TASK OBJECTIVE:
Render everything from the start of the lines down to the line containing "title Discussion [26, 8, 1647, 316]" as a two-column CSV with the columns instruction and layout. Give one row per page: the page's opening lines go in instruction and the lines listed under them go in layout, with each field quoted and line breaks replaced by spaces.

EXTRACTED MATERIAL:
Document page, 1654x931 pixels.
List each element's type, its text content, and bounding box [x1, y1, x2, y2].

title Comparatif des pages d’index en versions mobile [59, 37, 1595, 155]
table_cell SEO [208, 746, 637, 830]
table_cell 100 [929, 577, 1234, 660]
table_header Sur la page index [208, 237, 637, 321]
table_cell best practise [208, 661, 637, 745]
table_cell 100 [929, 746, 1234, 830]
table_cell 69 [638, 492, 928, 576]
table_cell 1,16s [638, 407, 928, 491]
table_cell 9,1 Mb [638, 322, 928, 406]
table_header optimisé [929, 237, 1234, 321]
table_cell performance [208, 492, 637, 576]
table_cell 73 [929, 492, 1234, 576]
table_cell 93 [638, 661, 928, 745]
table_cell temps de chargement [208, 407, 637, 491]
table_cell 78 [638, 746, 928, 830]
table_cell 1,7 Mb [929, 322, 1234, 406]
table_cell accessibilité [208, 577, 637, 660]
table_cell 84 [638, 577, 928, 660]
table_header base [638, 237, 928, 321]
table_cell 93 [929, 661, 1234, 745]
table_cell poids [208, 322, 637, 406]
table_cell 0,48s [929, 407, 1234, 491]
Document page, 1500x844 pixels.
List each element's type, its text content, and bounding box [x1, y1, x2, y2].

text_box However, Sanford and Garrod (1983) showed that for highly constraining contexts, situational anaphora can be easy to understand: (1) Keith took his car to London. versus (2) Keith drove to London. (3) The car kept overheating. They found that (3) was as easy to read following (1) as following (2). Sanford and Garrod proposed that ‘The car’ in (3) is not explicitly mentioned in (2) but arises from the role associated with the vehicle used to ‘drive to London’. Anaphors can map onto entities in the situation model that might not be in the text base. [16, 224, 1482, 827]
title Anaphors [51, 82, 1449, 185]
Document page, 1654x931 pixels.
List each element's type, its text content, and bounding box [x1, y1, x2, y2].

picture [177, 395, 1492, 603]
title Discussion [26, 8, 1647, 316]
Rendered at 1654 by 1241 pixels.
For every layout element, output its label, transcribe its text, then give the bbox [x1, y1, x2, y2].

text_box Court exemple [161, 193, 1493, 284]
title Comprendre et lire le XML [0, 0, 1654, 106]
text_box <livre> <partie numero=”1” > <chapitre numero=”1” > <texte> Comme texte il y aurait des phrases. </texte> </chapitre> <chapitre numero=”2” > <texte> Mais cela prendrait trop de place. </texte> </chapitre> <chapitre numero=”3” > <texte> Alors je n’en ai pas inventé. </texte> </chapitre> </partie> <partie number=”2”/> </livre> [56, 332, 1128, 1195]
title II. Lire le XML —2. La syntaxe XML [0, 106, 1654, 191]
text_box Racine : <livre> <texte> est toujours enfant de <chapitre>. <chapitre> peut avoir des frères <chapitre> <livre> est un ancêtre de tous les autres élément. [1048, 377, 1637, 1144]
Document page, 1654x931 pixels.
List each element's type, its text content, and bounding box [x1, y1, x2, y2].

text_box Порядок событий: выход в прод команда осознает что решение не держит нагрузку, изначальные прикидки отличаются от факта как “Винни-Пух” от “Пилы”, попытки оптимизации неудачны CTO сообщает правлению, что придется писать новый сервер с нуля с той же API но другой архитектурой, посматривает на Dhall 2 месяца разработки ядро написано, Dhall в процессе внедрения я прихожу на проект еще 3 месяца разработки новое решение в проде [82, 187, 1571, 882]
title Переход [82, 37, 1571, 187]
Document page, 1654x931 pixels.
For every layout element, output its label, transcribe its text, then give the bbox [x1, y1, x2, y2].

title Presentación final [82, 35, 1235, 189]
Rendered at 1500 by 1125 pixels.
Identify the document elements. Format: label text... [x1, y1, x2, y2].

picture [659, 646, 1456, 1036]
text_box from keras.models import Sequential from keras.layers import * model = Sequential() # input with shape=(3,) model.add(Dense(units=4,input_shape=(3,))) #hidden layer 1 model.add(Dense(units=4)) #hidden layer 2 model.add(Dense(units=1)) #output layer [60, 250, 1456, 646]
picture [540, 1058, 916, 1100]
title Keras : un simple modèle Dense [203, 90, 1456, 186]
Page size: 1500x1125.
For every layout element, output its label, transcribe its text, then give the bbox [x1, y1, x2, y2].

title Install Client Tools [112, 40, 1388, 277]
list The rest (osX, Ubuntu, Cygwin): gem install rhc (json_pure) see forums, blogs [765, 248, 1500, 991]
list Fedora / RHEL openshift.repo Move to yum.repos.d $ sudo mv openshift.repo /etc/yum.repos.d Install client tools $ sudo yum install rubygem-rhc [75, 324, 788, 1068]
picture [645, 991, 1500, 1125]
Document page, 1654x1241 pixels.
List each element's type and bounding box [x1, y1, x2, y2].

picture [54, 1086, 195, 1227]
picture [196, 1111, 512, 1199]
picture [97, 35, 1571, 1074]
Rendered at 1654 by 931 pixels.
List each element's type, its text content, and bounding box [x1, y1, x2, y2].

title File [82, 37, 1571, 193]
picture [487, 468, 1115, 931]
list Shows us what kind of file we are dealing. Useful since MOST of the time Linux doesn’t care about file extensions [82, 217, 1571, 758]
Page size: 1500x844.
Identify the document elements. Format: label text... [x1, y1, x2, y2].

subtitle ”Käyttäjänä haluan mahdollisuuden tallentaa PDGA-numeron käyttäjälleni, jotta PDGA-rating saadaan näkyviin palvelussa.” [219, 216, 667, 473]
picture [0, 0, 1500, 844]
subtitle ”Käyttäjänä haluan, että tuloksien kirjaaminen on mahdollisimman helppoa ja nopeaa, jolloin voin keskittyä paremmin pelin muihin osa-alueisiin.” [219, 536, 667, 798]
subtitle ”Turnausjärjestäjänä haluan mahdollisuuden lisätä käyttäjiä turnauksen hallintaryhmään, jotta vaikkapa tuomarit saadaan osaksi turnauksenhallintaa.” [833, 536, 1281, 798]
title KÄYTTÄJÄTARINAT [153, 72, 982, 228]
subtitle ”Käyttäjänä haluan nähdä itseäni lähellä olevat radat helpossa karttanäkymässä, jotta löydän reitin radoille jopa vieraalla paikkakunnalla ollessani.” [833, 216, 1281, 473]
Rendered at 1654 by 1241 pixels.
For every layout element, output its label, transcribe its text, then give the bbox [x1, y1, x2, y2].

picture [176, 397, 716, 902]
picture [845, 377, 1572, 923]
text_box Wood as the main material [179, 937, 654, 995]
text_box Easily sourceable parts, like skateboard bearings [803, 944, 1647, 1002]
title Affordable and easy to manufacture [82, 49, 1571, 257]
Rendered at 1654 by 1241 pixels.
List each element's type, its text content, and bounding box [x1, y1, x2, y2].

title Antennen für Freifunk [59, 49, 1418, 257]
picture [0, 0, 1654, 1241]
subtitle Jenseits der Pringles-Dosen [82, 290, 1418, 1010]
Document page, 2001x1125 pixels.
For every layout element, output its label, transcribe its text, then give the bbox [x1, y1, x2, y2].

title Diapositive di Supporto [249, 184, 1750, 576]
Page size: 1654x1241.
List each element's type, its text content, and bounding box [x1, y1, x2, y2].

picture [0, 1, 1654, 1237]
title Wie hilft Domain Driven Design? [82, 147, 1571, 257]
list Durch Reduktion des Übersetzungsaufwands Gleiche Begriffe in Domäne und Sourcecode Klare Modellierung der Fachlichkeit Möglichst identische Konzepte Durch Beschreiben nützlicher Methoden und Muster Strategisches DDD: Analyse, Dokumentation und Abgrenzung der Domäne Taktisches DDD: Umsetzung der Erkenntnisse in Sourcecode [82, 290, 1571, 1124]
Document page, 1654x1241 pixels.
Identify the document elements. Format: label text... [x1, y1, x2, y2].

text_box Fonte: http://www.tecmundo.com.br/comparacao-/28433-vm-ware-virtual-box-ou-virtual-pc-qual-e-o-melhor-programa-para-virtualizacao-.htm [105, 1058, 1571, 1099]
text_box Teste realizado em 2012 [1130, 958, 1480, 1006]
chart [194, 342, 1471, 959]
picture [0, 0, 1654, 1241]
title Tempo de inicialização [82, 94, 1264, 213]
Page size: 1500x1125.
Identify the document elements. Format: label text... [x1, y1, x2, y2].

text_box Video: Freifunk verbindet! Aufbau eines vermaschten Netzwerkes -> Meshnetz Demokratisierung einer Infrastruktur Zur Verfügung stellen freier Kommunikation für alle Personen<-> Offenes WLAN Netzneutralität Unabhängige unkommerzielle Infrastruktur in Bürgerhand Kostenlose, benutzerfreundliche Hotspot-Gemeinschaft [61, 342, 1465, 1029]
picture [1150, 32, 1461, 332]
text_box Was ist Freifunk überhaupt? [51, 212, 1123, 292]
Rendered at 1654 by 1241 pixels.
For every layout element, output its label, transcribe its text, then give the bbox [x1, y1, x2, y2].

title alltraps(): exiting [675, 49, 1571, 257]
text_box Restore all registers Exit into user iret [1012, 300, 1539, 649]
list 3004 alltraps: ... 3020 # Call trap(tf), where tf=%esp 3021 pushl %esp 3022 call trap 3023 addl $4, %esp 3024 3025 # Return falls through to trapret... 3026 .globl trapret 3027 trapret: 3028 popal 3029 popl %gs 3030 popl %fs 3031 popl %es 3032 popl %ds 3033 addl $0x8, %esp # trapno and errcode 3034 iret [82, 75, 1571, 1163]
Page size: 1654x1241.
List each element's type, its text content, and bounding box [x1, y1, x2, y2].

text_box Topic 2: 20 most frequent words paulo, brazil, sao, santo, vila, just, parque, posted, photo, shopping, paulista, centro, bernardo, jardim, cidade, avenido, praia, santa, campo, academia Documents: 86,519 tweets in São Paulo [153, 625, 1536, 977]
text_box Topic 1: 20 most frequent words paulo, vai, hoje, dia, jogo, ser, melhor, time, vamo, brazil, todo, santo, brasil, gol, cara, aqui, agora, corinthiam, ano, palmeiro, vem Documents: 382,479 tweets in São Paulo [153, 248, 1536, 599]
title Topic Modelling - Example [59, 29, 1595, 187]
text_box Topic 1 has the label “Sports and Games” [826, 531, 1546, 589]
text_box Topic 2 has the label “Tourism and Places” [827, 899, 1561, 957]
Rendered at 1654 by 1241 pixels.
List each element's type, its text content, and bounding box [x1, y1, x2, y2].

CORRECT RESPONSE:
instruction,layout
"Document page, 1654x931 pixels. List each element's type, its text content, and bounding box [x1, y1, x2, y2].","title Comparatif des pages d’index en versions mobile [59, 37, 1595, 155] table_cell SEO [208, 746, 637, 830] table_cell 100 [929, 577, 1234, 660] table_header Sur la page index [208, 237, 637, 321] table_cell best practise [208, 661, 637, 745] table_cell 100 [929, 746, 1234, 830] table_cell 69 [638, 492, 928, 576] table_cell 1,16s [638, 407, 928, 491] table_cell 9,1 Mb [638, 322, 928, 406] table_header optimisé [929, 237, 1234, 321] table_cell performance [208, 492, 637, 576] table_cell 73 [929, 492, 1234, 576] table_cell 93 [638, 661, 928, 745] table_cell temps de chargement [208, 407, 637, 491] table_cell 78 [638, 746, 928, 830] table_cell 1,7 Mb [929, 322, 1234, 406] table_cell accessibilité [208, 577, 637, 660] table_cell 84 [638, 577, 928, 660] table_header base [638, 237, 928, 321] table_cell 93 [929, 661, 1234, 745] table_cell poids [208, 322, 637, 406] table_cell 0,48s [929, 407, 1234, 491]"
"Document page, 1500x844 pixels. List each element's type, its text content, and bounding box [x1, y1, x2, y2].","text_box However, Sanford and Garrod (1983) showed that for highly constraining contexts, situational anaphora can be easy to understand: (1) Keith took his car to London. versus (2) Keith drove to London. (3) The car kept overheating. They found that (3) was as easy to read following (1) as following (2). Sanford and Garrod proposed that ‘The car’ in (3) is not explicitly mentioned in (2) but arises from the role associated with the vehicle used to ‘drive to London’. Anaphors can map onto entities in the situation model that might not be in the text base. [16, 224, 1482, 827] title Anaphors [51, 82, 1449, 185]"
"Document page, 1654x931 pixels. List each element's type, its text content, and bounding box [x1, y1, x2, y2].","picture [177, 395, 1492, 603] title Discussion [26, 8, 1647, 316]"